FARMERS FILE FEDERAL LAWSUIT SEEKING CLARITY AND TO ENSURE COMPLIANCE WITH NEW LAW, IN THE NEW YEAR
Farm Worker Legislation Remains Vague, Requires Fixes
The group, which includes the Northeast Dairy Producers Association (NEDPA), the New York State Vegetable Growers Association (NYSVGA), and individual farmers across the state have been working with state officials for months, leading up to and following the legislature’s approval in June of a measure that was then signed into law by Governor Andrew Cuomo in July 2019.
Prior to filing the lawsuit today, representatives of NEDPA and the NYSVGA worked into the evening on Friday in an effort to seek a resolution that would bring clarity to the matter. In addition, they maintained open lines of communications and were willing to continue the dialogue throughout the weekend.

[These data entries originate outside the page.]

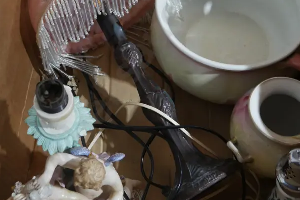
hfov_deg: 35.0
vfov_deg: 23.3
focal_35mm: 57
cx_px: 160
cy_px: 31
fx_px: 475
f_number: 3.6
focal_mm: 16
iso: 1000
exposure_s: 1/60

In fact, prior to being voted upon and signed, a statewide advocacy effort was conducted by concerned agricultural interests that repeatedly identified flaws within the legislation that needed to be addressed to avoid unintended consequences of the state action.
More specifically, the lawsuit outlines the challenges facing New York’s agriculture community, and identifies several key issues that require modification.
- As currently written, the Act’s definition of “farm laborer” includes supervisors, farm owners and family members of farm owners. This places farms in a contradictory or “Catch 22” position. If supervisors, owners and family members are classified as farm laborers, they have the right to engage in collective bargaining with other employees. However, if supervisors, owners and family members are also agents of the farm business, they must not engage in conduct that would discourage union concerted activity, assist in the formation of a union, or otherwise violate the rights of farm laborers.
- The Act also conflicts with Section 14(a) of the National Labor Relations Act (“NLRA”). The Act includes supervisors as part of the group of farm labors who may engage in concerted activities, but the NLRA expressly prohibits states from adopting such legislation, and so the law is preempted by federal law.
- Because the Act includes supervisors, owners, and family members for purposes of its hour restrictions and overtime pay requirements, farms must reclassify the way they engage these individuals, and this compounds the conflict as farmers endeavor to implement the law.
- As a result, if a farm decides to classify its supervisors, owners and family members as farm laborers, it will result in a violation of the Act’s collective bargaining provisions. On the other hand, if a farm takes the position that supervisors, owners and family members are not farm laborers, the farm may be subjecting itself to criminal and civil penalties by violating their rights as farm laborers and by violating the hour restrictions and overtime pay requirements.
Brian Reeves, President of the New York State Vegetable Growers Association, and owner of Reeves Farms in Baldwinsville (Onondaga County), said, “We have been working for months in a constructive manner to bring clarity and fairness to a law that had significant problems due to ambiguity and unfairness to employees and farm families across New York. Today, we are simply seeking a temporary pause to the implementation of this law, to avoid harm to our farms and our employees, while the Governor and Legislature correct the ambiguities.”